A commemoration of 1916, such as this, cannot be about us, or the time we live in, or failures to live up to the vision contained in the Proclamation by any and all governments since 1922. Its focus, for the 45 minute duration of the commemoration, must be solely on 1916.

Given that a proper commemoration must have a period of reflection, a short programme hosted by Adrian Dunbar will include three speakers: historian and biographer of Patrick Pearse, Ruan O’Donnell, will speak on the origins of Irish republicanism among Belfast Protestants in the 1790s and the republican continuum up to 1916; women’s rights activist and biographer of Dr Kathleen Lynn, Marie Mulholland, will speak on the women of 1916; 1916 historian and biographer of James Connolly, Lorcan Collins, will speak on the revolutionaries of 1916, particularly the rank-and-file, and on the contribution of the people of the inner-city tenements to the revolution.

Singer Fergus Russell will provide a bridge between the reflective part of the commemoration and the formal part with his rendition of an iconic song about the revolution.

The formal elements necessary to a proper commemoration of 1916 include: the reading of the Proclamation of the Irish Republic by political, community and women’s rights activist Rita Fagan; the laying of a wreath on behalf of the people by Proinsias O Rathaille, grandson of The O’Rahilly; the raising of the flags of the Irish Republic, the Starry Plough, Cumann na mBan, na Fianna, and the Tricolour by Volunteer and Citizen Army reenactors led by Paul Callery; The Last Post and Reveille played by trumpeter Danny Healy; and the singing of the National Anthem, led by singer Mary Stokes, which will bring the commemoration to a close.

A great deal of care has been taken to ensure that the centenary commemoration will adhere to the three principles of commemoration – recognition, reflection and respect.
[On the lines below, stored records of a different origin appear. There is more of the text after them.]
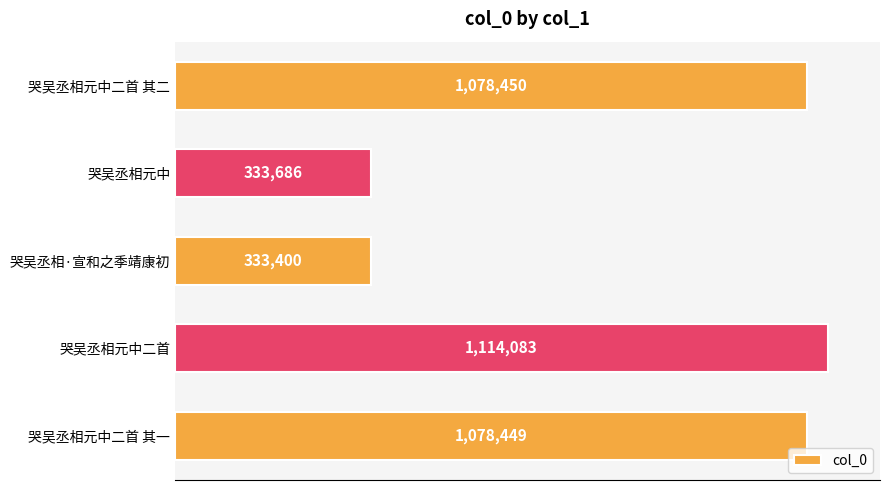

What is the average value?

787614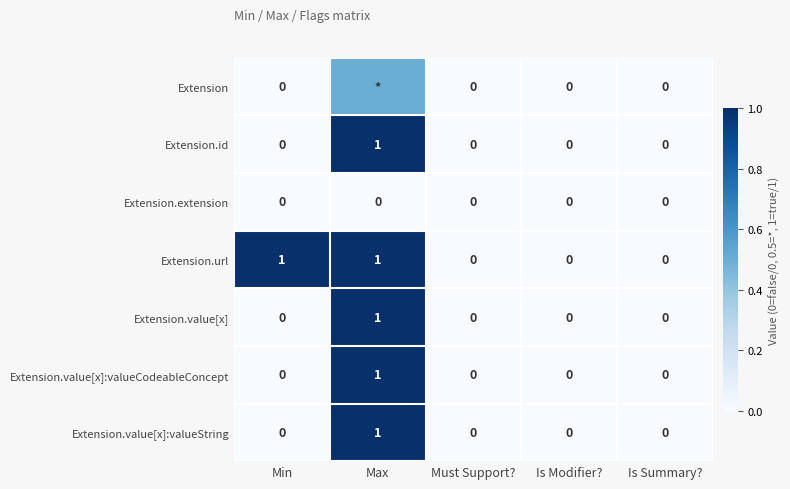

Is it true that Extension.value[x]:valueString equals 0.0 at Min?

True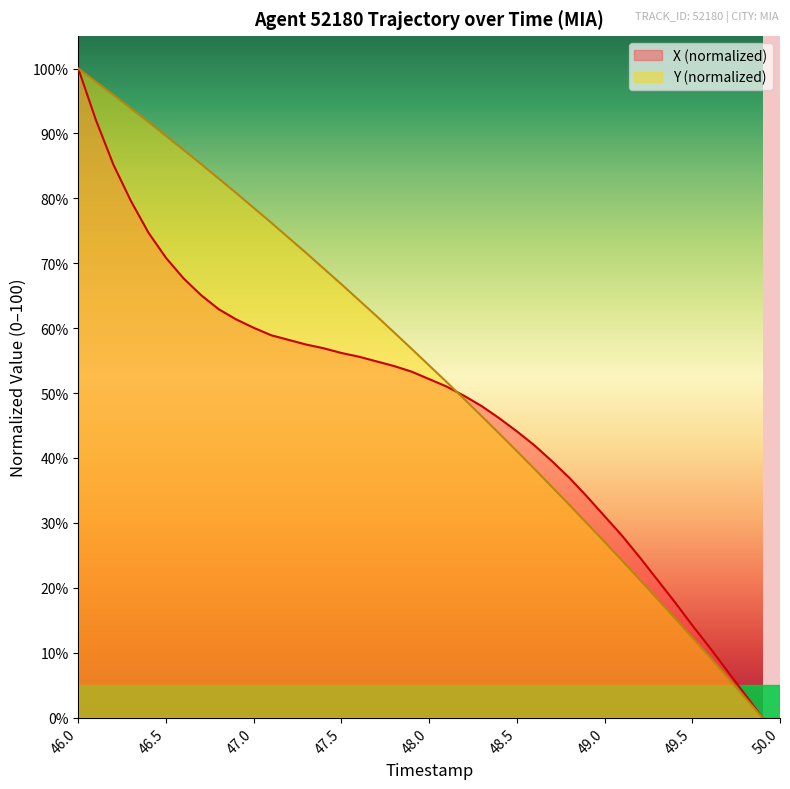

Which series has the largest total across all categories?

Y (normalized)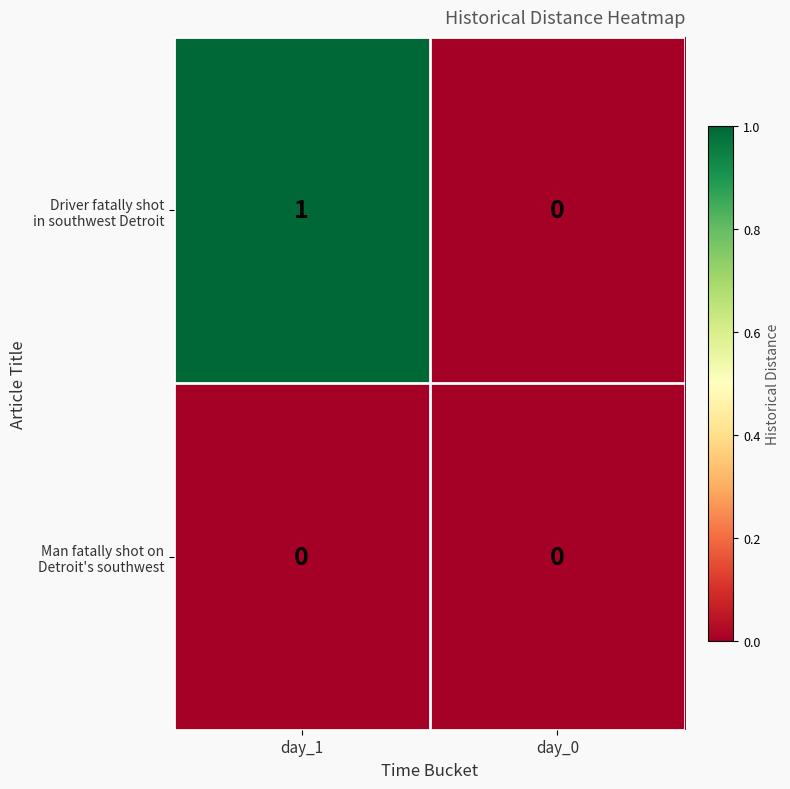

At which category is the sum across all series the highest?

day_1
It is expected that all present will want to  honour the men and women of 1916, putting all present day differences to one side for the short duration of the Citizens’ Centenary Commemoration at the GPO which should act as common ground as we pay tribute to, and focus on, that golden generation who gave so much for us at great cost to them.
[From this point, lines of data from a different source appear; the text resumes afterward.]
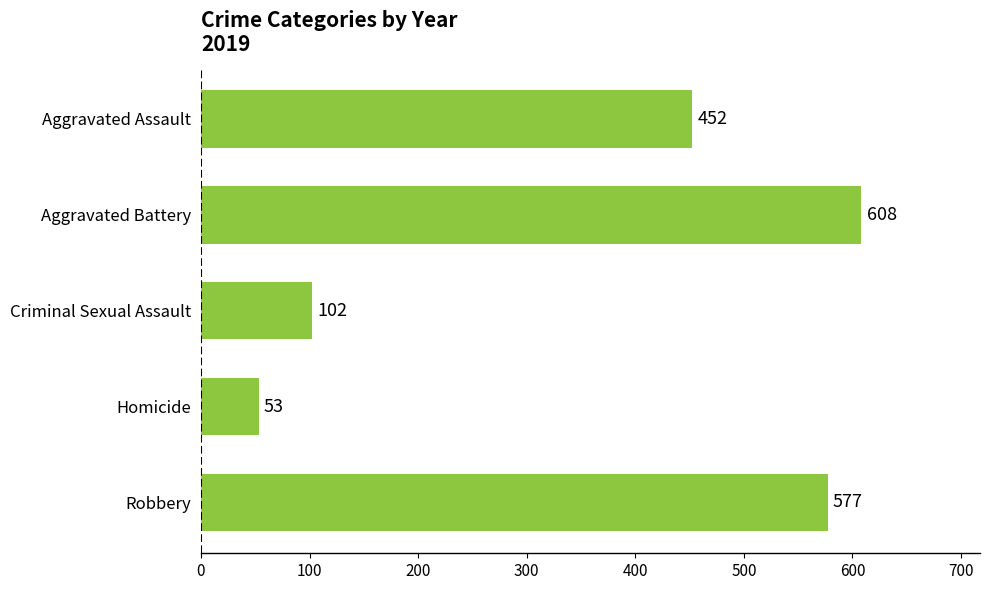

Are the bars horizontal?

Yes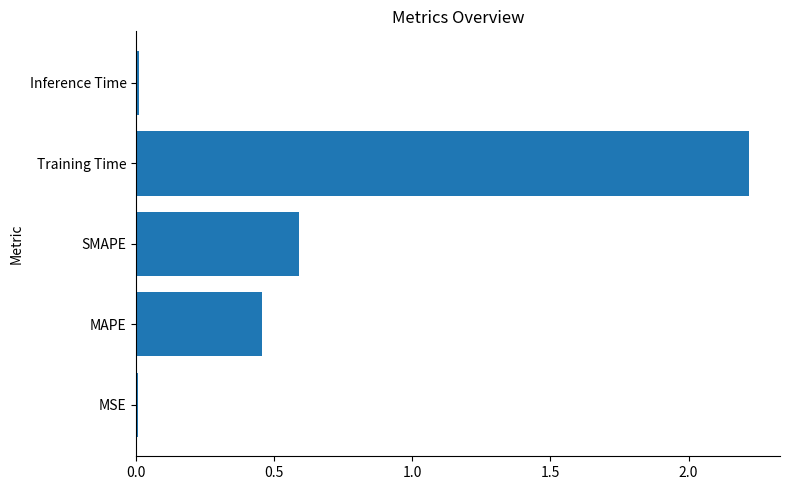

Which label corresponds to the largest value in the chart?

Training Time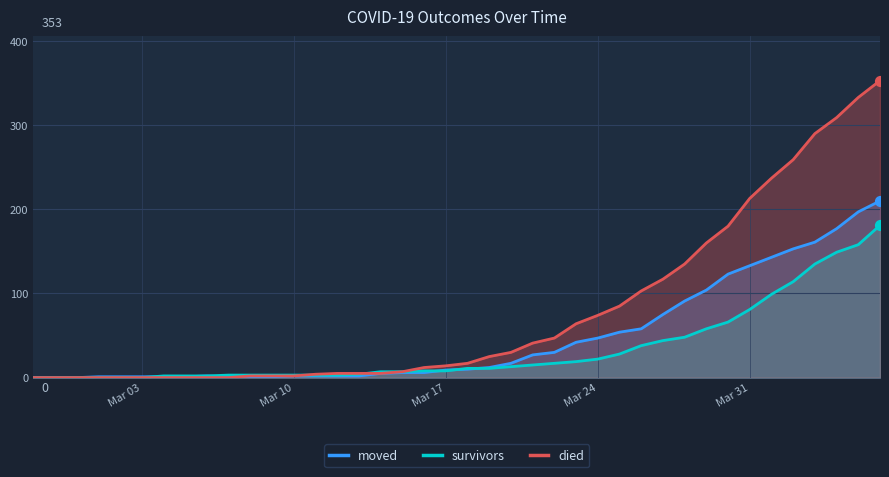

At how many categories does at least one series exceed 126?

10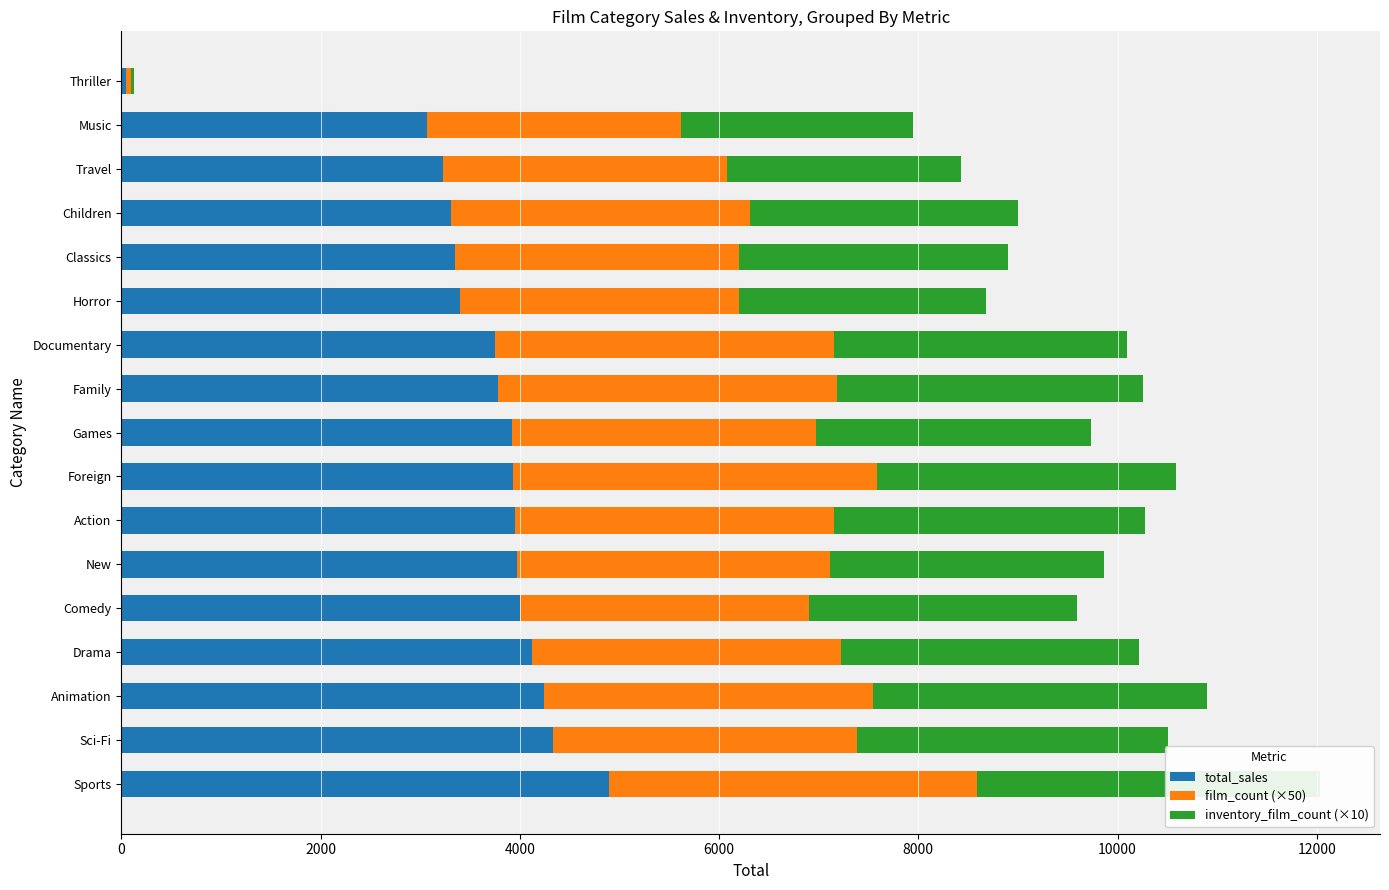

Which series changed the most between Classics and Children?

film_count (×50)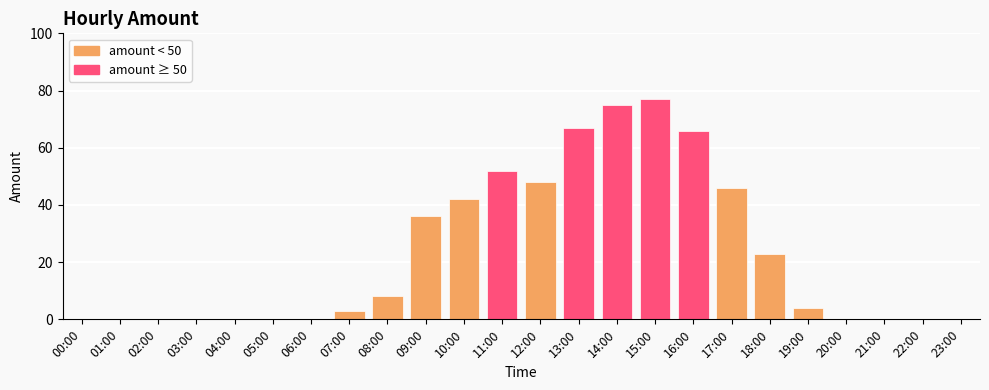

What is the average value?

23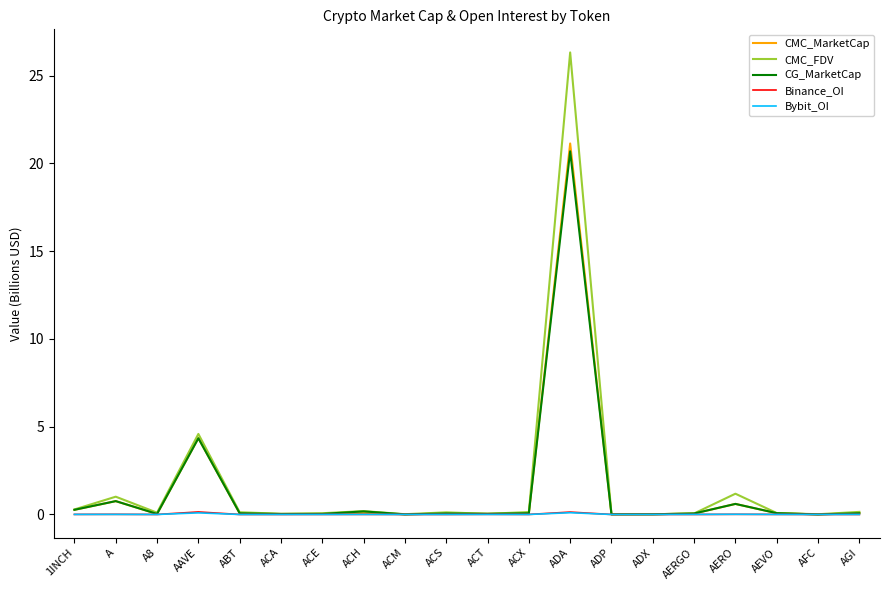

At which label is CMC_MarketCap closest to 10?

AAVE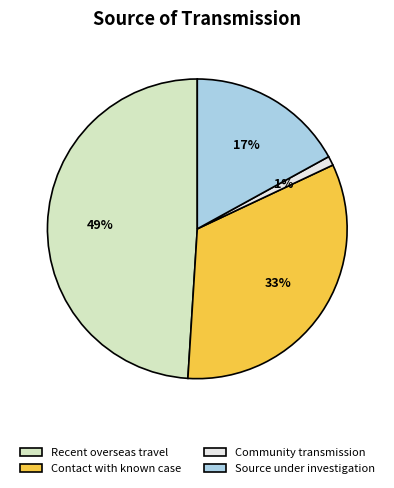

Rank the categories by value from highest to lowest.

Recent overseas travel, Contact with known case, Source under investigation, Community transmission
The organisers of the commemoration are just facilitators. The act of commemorating is performed by all who are in attendance. It is they who, after this once-ever experience since there is only one centenary of 1916 on the day and to the hour, should be able to disperse knowing that they have been part of a memorable experience and that they have played their full part in collectively paying proper tribute to the men and women of 1916.

Then, let us be inspired to put that beautiful model of the true republic contained in the Proclamation back in place.

That would be the enduring tribute to the men and women of 1916.